### Exercise text
◇ ◇ ◇ ◇ ◇

Some how My next older brother got it when I joined the Navy, and I never saw it again. Over the years I've owned and sold for various reason several including the convertibles. But I've been sitting here fondling mine and listening to the clicks and feeling the totally hair trigger it has. Wow just think about it and it's gone! Someone decided to remove the anodizing from the grip frame and it looks cool that way but I'd like to get it restored to original.
It only has a little holster wear on the muzzle and some on the ejector shroud, and a few minor scratches here and there.
This will probably be the last Single Six I'll ever own, and it will go with my customized 10-22. I recently finished a beautiful Spalted sycamore finger groove stock for it and it came out just great. Go to Rimfire Central and look up Gabby's stock report. that's it. Everywhere else I go by Gabby. Over there I'm Gabby-Bill.
Anyway I love my new (1959) Ruger Single Six 5 1/2" with Bianchi holster.
It is soo cool to have one again, I didn't realize how much I missed having one! Great thread.
Gabby


----------



## mag318 (Apr 25, 2008)

◇ ◇ ◇ ◇ ◇

### Data to examine
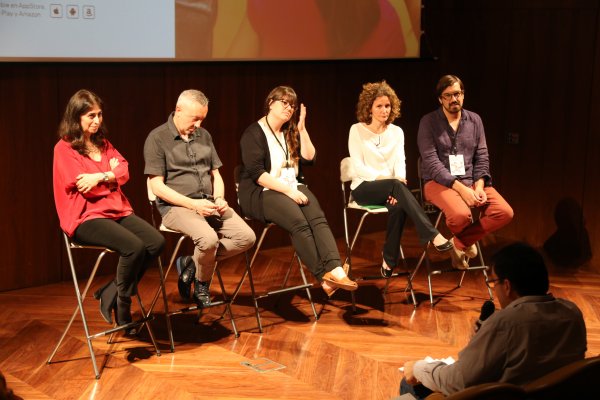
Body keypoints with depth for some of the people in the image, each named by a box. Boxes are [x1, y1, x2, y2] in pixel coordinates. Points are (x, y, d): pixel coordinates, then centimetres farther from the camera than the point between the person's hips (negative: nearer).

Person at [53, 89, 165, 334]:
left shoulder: (103, 143, 18)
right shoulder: (64, 148, -3)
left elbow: (124, 172, 5)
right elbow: (85, 188, -11)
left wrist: (100, 177, -12)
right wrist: (111, 173, 2)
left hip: (116, 210, 7)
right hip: (85, 216, -7)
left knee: (156, 242, -18)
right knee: (134, 247, -30)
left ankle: (111, 294, -3)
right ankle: (122, 308, -8)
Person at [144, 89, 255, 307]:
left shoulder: (204, 136, 15)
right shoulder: (157, 138, -5)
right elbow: (157, 186, -9)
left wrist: (219, 198, -2)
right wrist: (193, 204, -18)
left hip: (208, 203, 7)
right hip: (176, 206, -6)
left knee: (246, 237, -14)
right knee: (208, 239, -34)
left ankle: (191, 263, 1)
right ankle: (201, 286, -3)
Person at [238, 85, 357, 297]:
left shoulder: (290, 133, 19)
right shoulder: (254, 133, -3)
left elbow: (308, 159, 8)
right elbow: (257, 173, -14)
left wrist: (302, 129, 0)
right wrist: (288, 190, -20)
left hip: (293, 188, 6)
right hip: (261, 193, -6)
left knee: (318, 218, -26)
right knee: (299, 222, -32)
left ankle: (335, 270, -44)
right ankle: (324, 277, -33)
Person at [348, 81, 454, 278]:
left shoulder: (396, 131, 11)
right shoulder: (357, 130, -1)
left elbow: (400, 162, -1)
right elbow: (358, 167, -9)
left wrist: (400, 182, -26)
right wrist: (394, 183, -20)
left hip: (390, 188, 3)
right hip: (364, 187, -3)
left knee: (398, 205, -35)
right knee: (396, 186, -35)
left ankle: (389, 261, -24)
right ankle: (433, 236, -43)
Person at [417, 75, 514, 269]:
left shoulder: (475, 120, 10)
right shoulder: (428, 122, -4)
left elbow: (482, 157, 7)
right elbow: (432, 163, -12)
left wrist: (479, 186, -12)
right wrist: (461, 188, -21)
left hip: (472, 181, 5)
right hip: (439, 182, -4)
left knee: (505, 213, -19)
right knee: (461, 215, -35)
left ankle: (460, 241, 0)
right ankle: (465, 242, 4)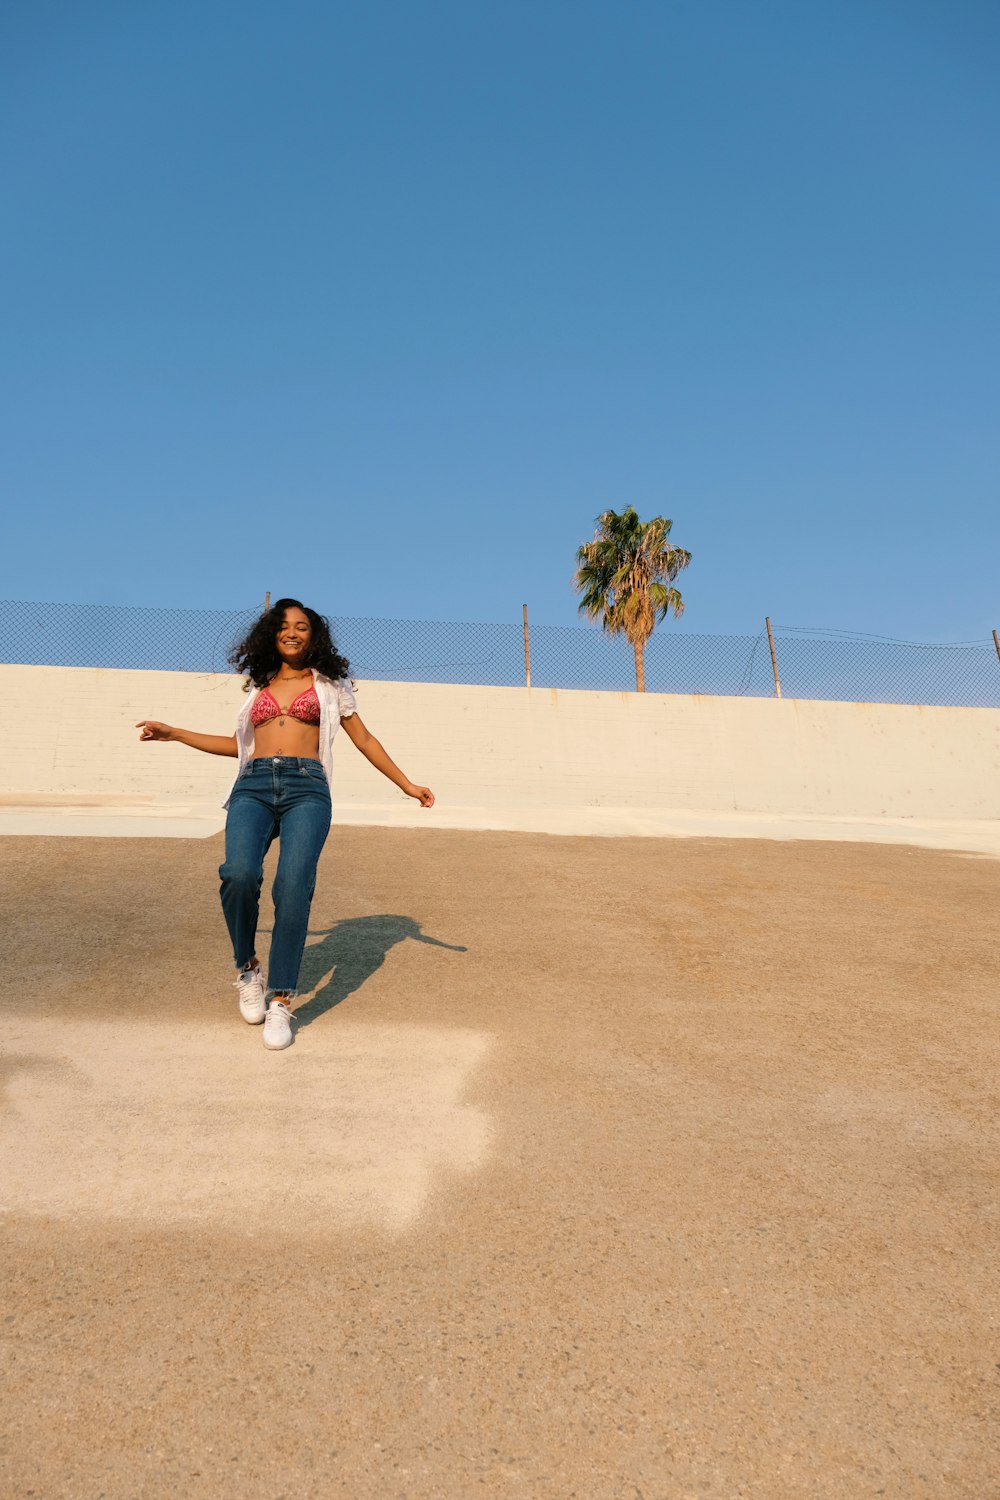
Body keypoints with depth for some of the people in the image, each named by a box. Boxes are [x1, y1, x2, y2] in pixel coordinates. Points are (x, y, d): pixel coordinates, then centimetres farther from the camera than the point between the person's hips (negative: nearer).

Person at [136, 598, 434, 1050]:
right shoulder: (259, 685, 27)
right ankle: (247, 969, 0)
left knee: (293, 883, -26)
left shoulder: (330, 683, 20)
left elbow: (364, 739, 21)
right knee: (240, 874, -26)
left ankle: (280, 1001, -15)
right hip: (253, 787, 2)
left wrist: (408, 785, 18)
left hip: (306, 787, -2)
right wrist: (175, 734, 33)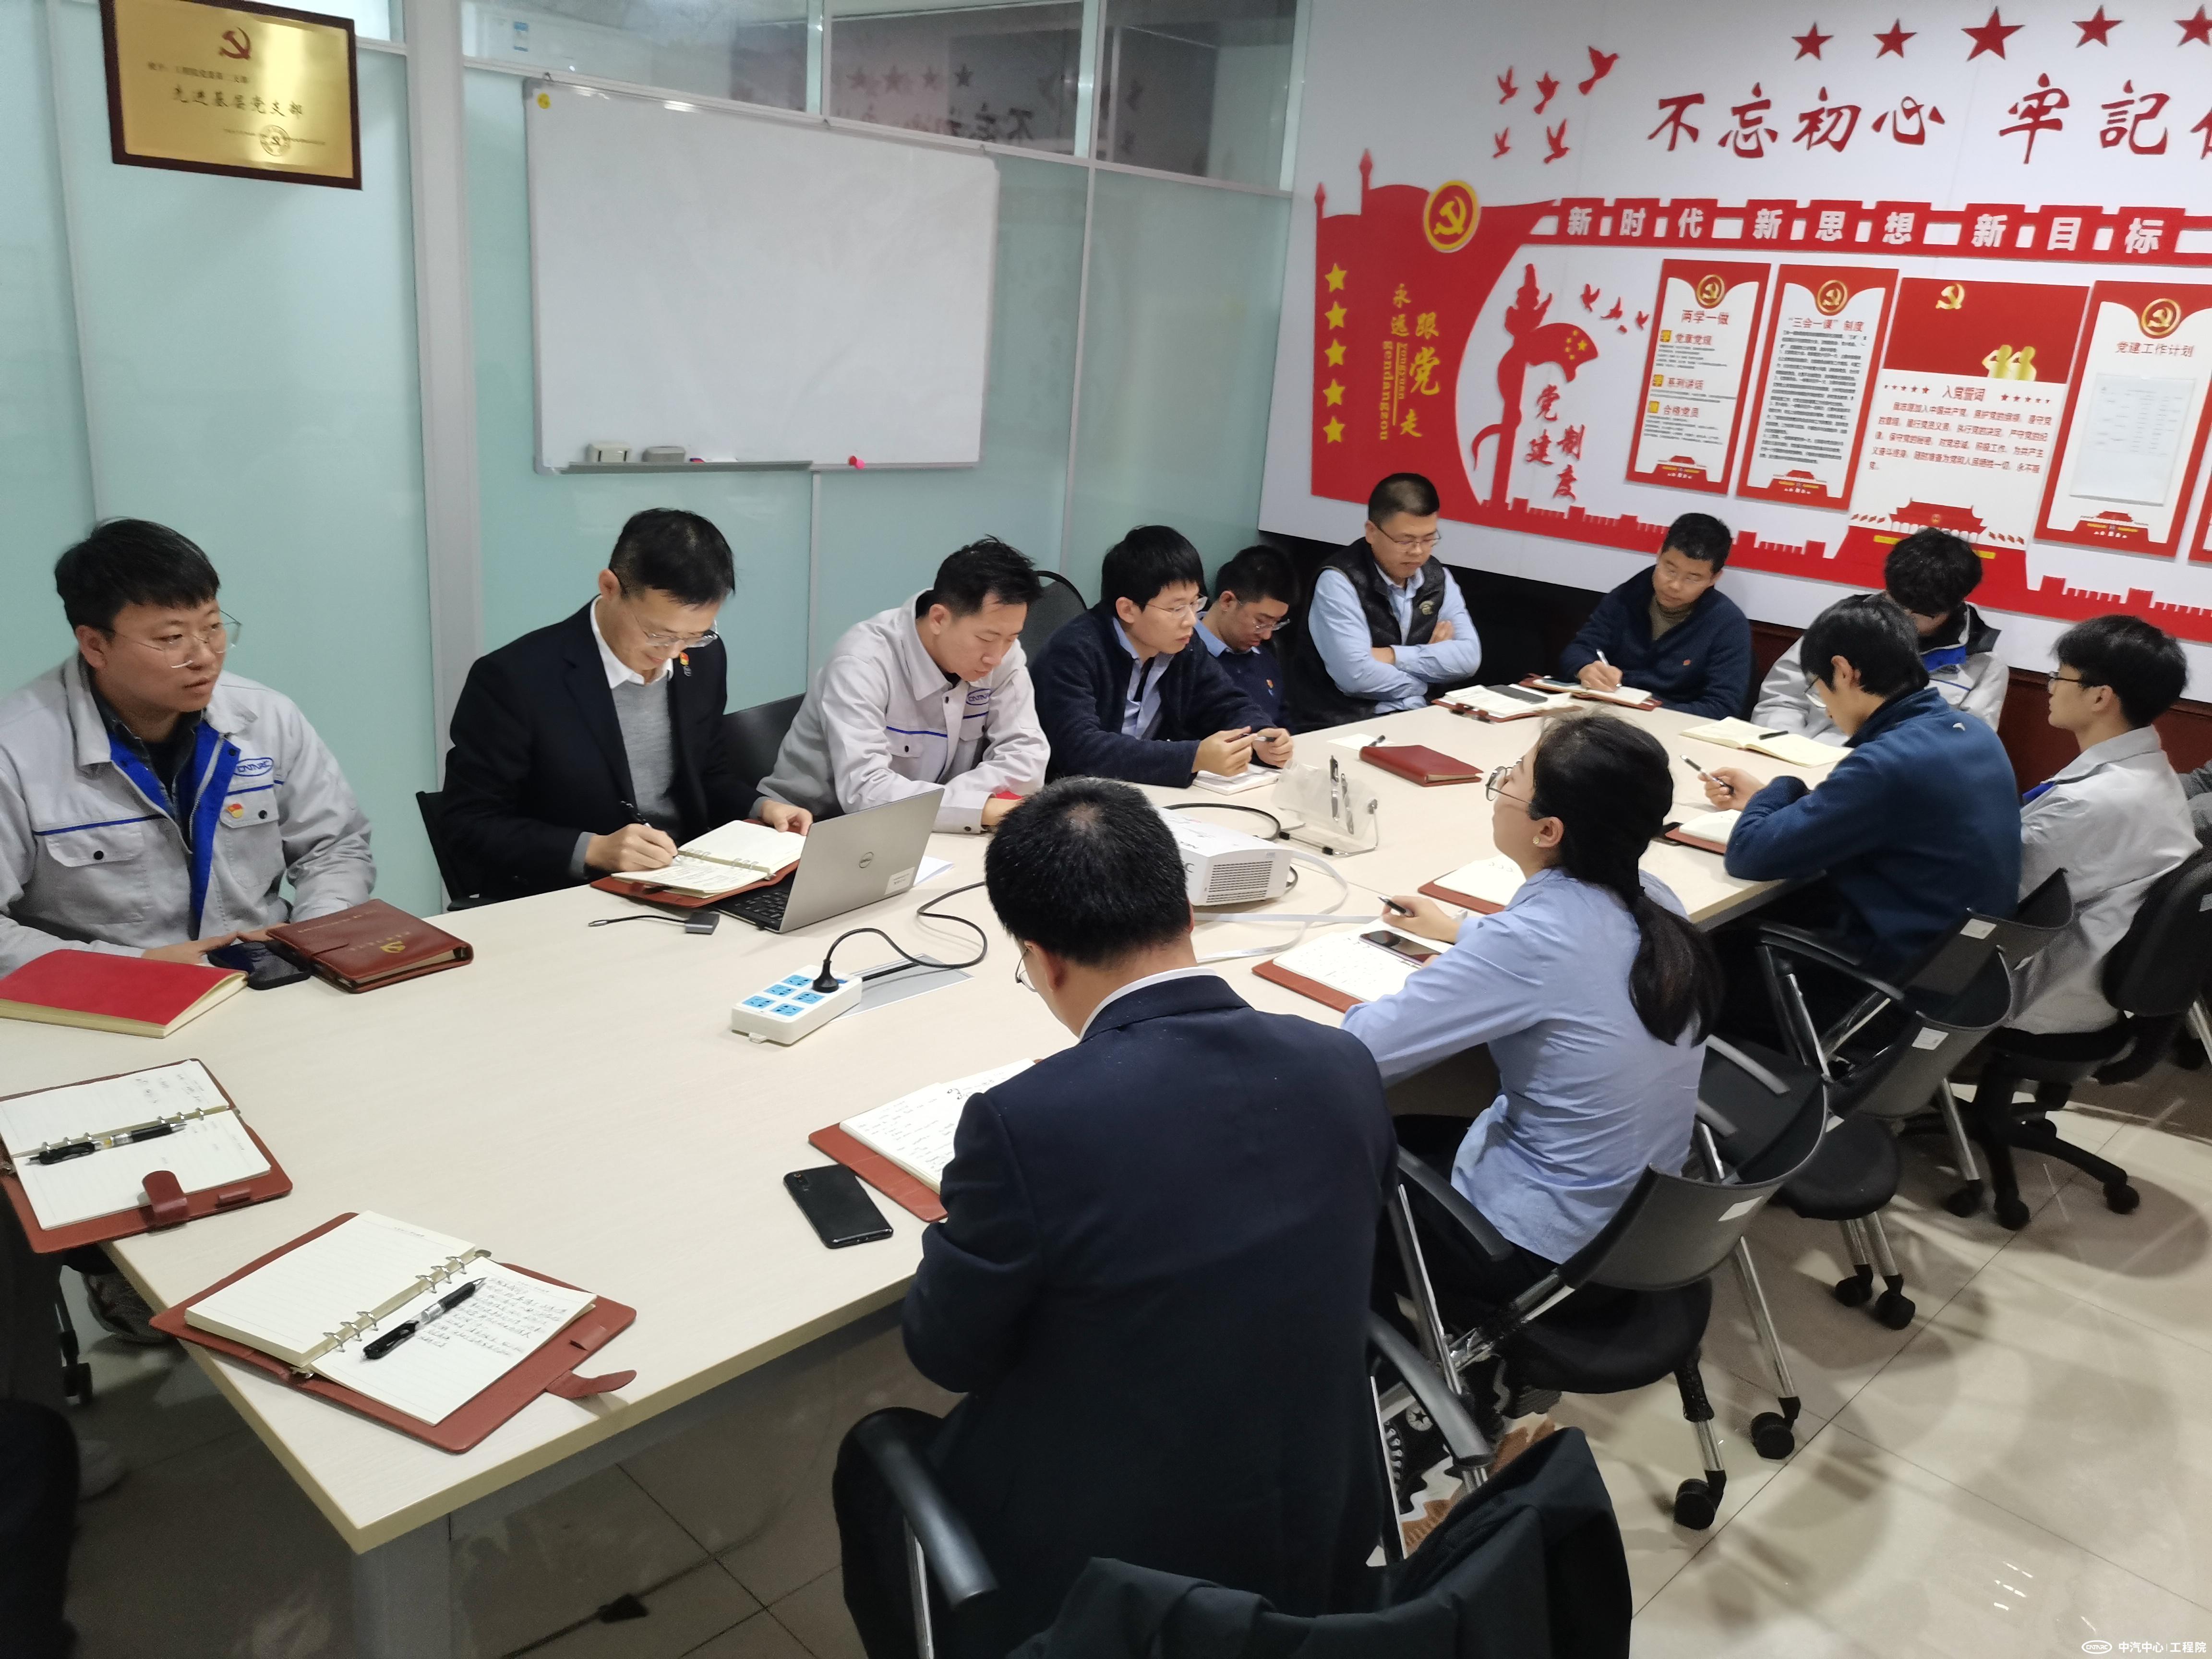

◇ ◇ ◇ ◇ ◇

### Exercise requirements
Resume the forum thread about the 1959 Ruger Single Six revolver, starting right after its last line.

### Solved exercise
As luck would have it, while visiting friends in a neighboring state we were checking out gun shops and I stumbled upon an unconverted Single Six convertible in 99% condition with a 6.5" barrel. I bought it on the spot. This one will go nicely with my 4 5/8" OM Single Six pictured in a few posts above.


----------



## Gabby (Sep 14, 2012)

*Hammer spring question*

Hey guys,
I'm just wondering if your old 3 screw S/S hammer is stiff to cock?
I don't remember mine having been stiff in the past, but it could just be faulty
memory.
I know they are a coil spring and not adjustable as in a S&W early model DA revolver,
with the flat spring with tensioning screw..
But to me it seems rather harder to pull back than my poor old memory serves.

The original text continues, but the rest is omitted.